──────── RECORD EXTRACTS ────────

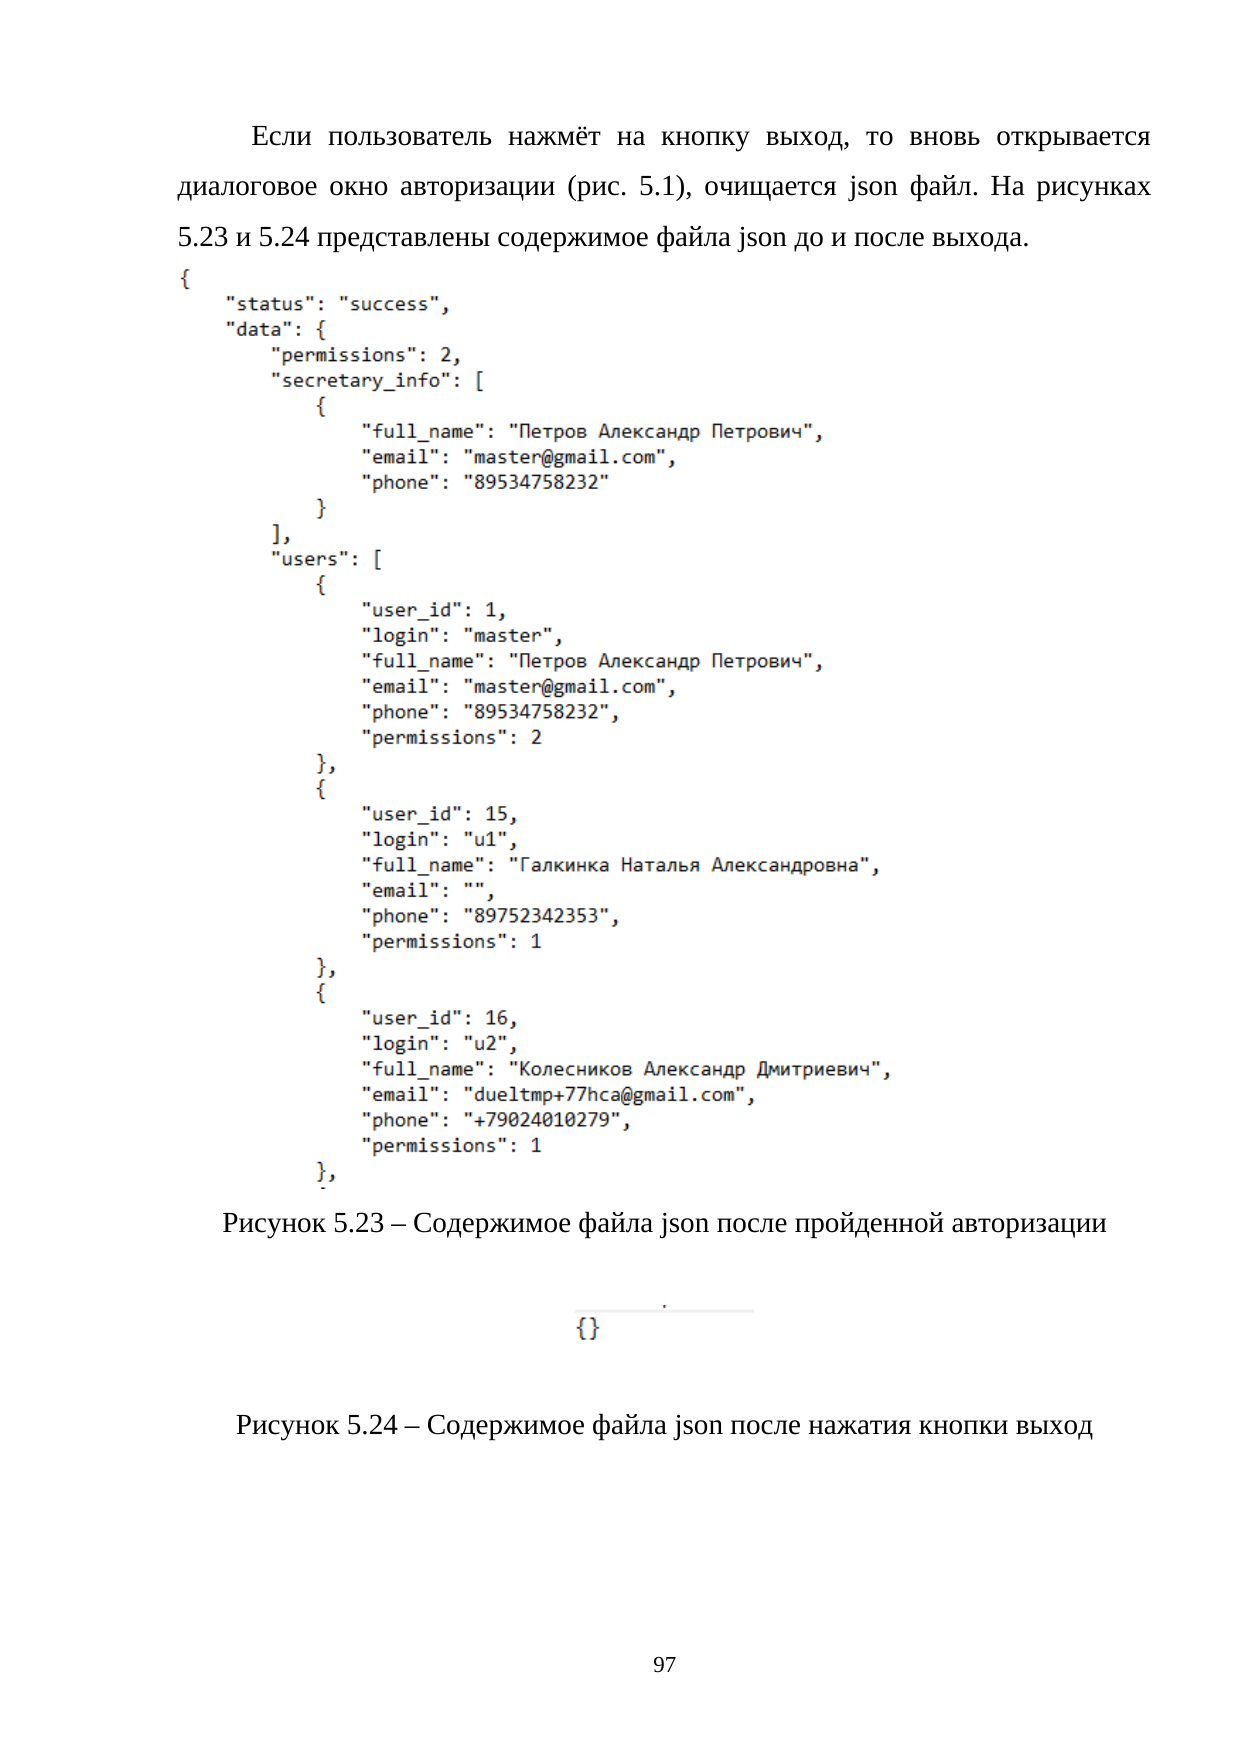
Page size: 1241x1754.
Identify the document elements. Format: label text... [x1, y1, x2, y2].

picture [574, 1305, 755, 1391]
text Рисунок 5.23 – Содержимое файла json после пройденной авторизации [177, 1205, 1152, 1239]
text Если пользователь нажмёт на кнопку выход, то вновь открывается диалоговое окно авторизации (рис. 5.1), очищается json файл. На рисунках 5.23 и 5.24 представлены содержимое файла json до и после выхода. [177, 118, 1152, 252]
picture [177, 269, 1152, 1189]
text Рисунок 5.24 – Содержимое файла json после нажатия кнопки выход [177, 1407, 1152, 1441]
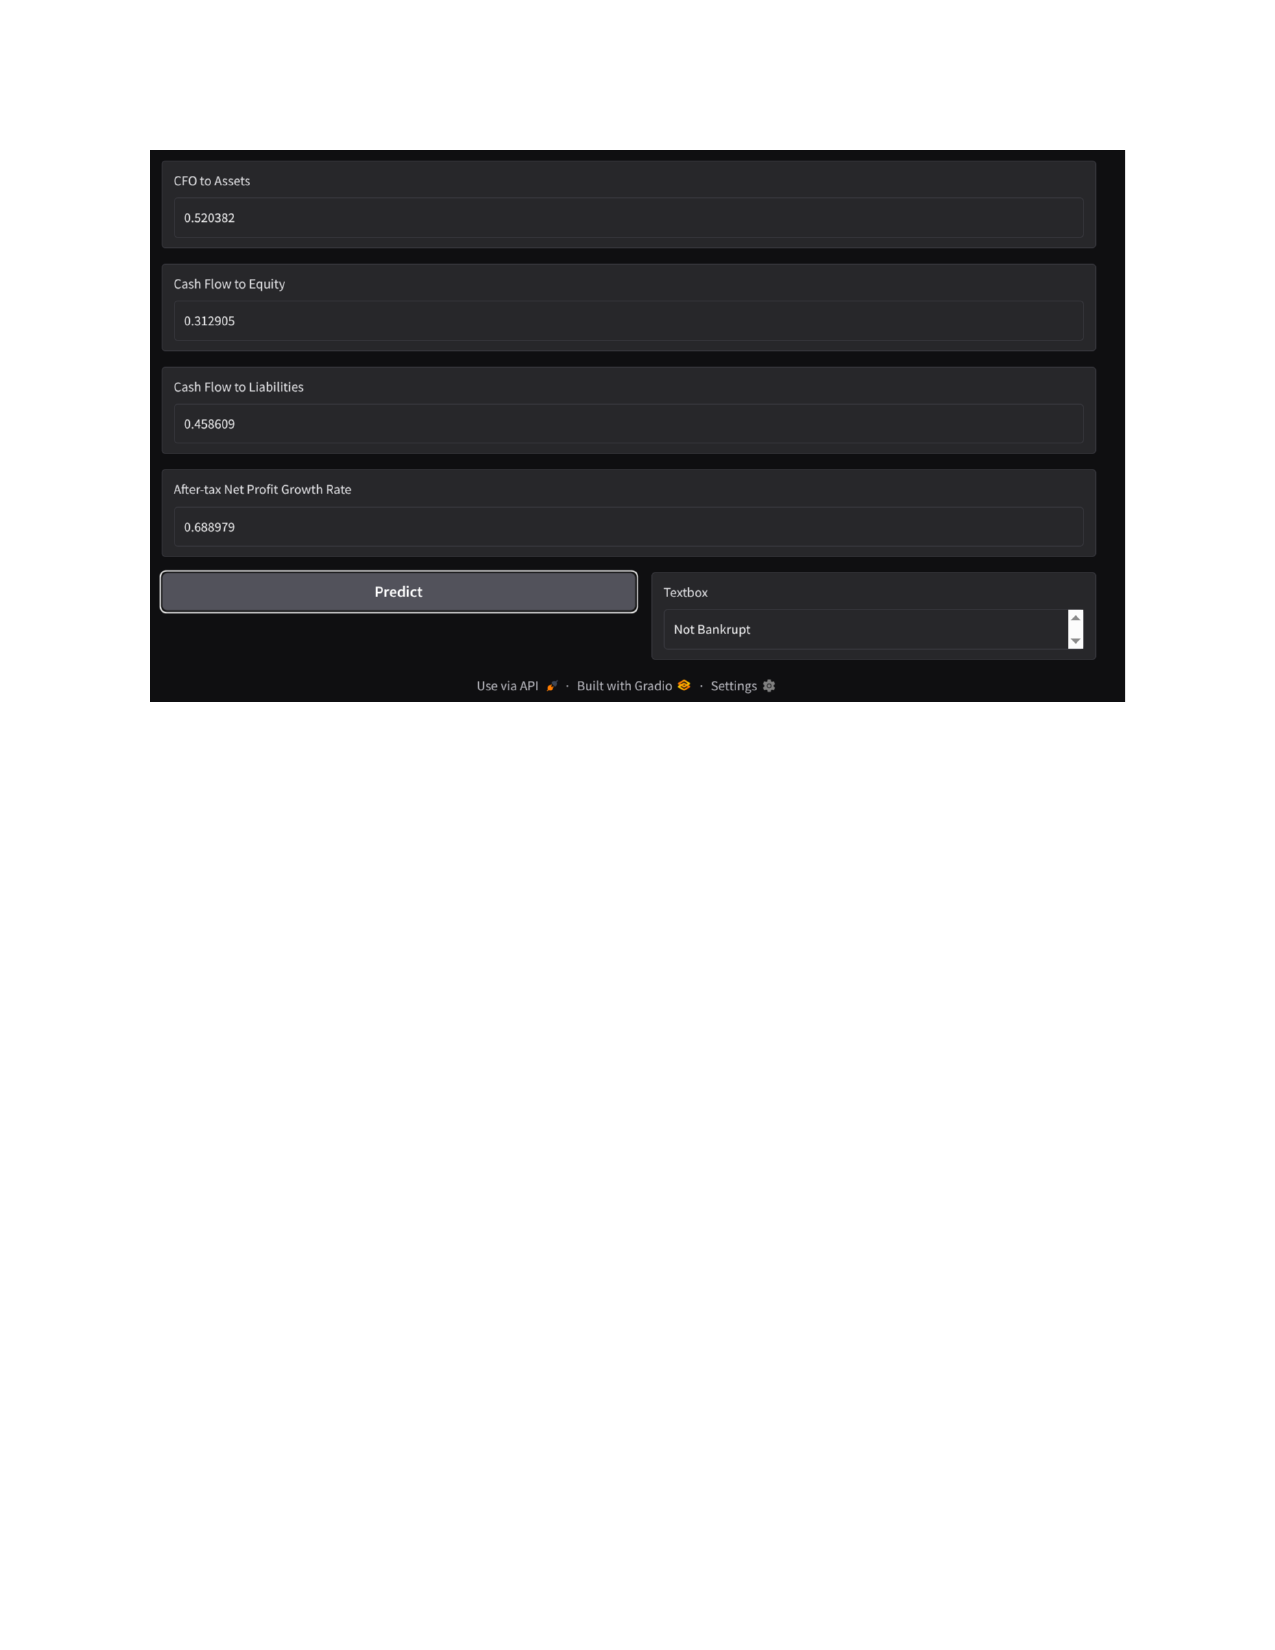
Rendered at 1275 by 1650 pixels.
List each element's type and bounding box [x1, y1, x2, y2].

picture [150, 150, 1125, 702]
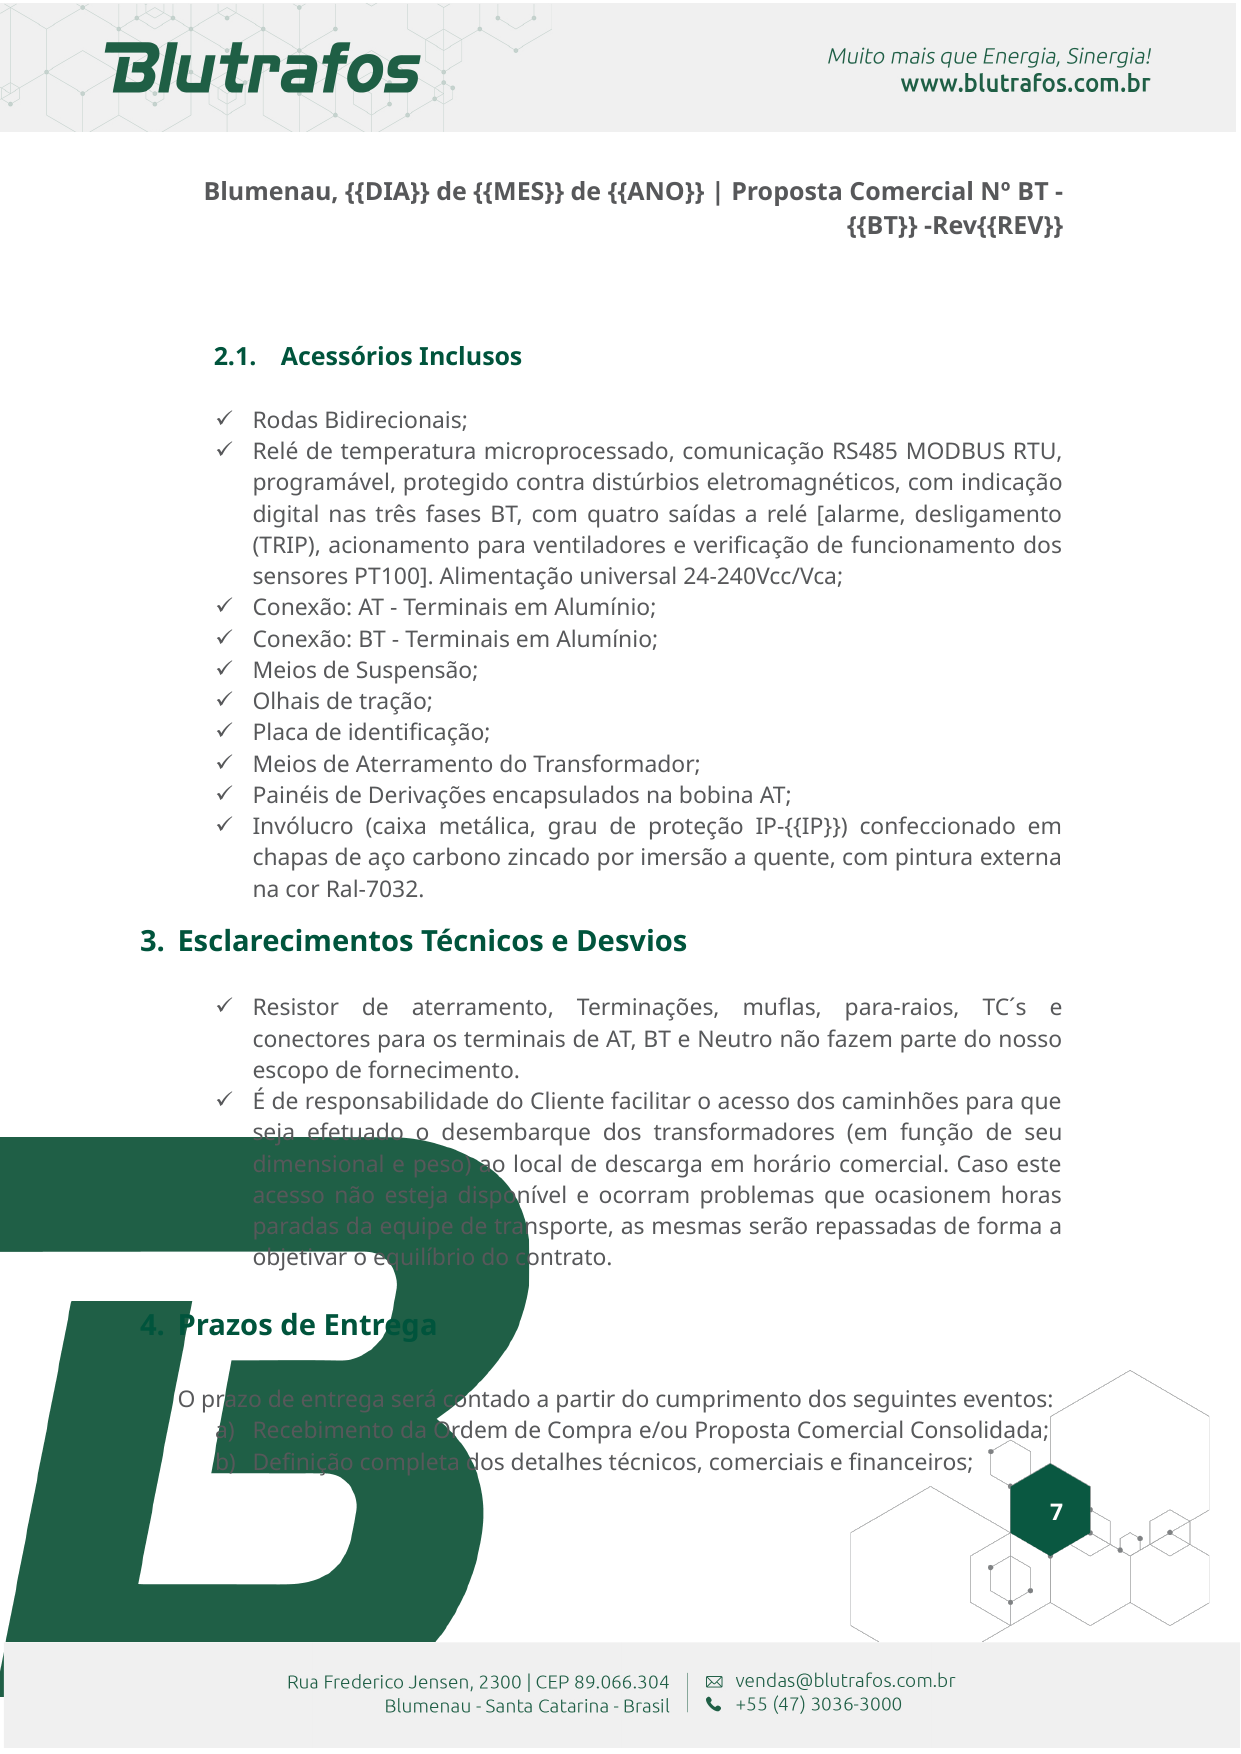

────────

## JOB
From the data above, write out everything exactly except the pictures.

## YOUR SOLUTION
Page size: 1241x1754.
Identify the document elements. Format: label text... [x1, y1, x2, y2].

picture [574, 1305, 755, 1391]
text Рисунок 5.23 – Содержимое файла json после пройденной авторизации [177, 1205, 1152, 1239]
text Если пользователь нажмёт на кнопку выход, то вновь открывается диалоговое окно авторизации (рис. 5.1), очищается json файл. На рисунках 5.23 и 5.24 представлены содержимое файла json до и после выхода. [177, 118, 1152, 252]
picture [177, 269, 1152, 1189]
text Рисунок 5.24 – Содержимое файла json после нажатия кнопки выход [177, 1407, 1152, 1441]
Rendered at 1275 by 1650 pixels.
List each element's type and bounding box [x1, y1, x2, y2].

picture [150, 150, 1125, 702]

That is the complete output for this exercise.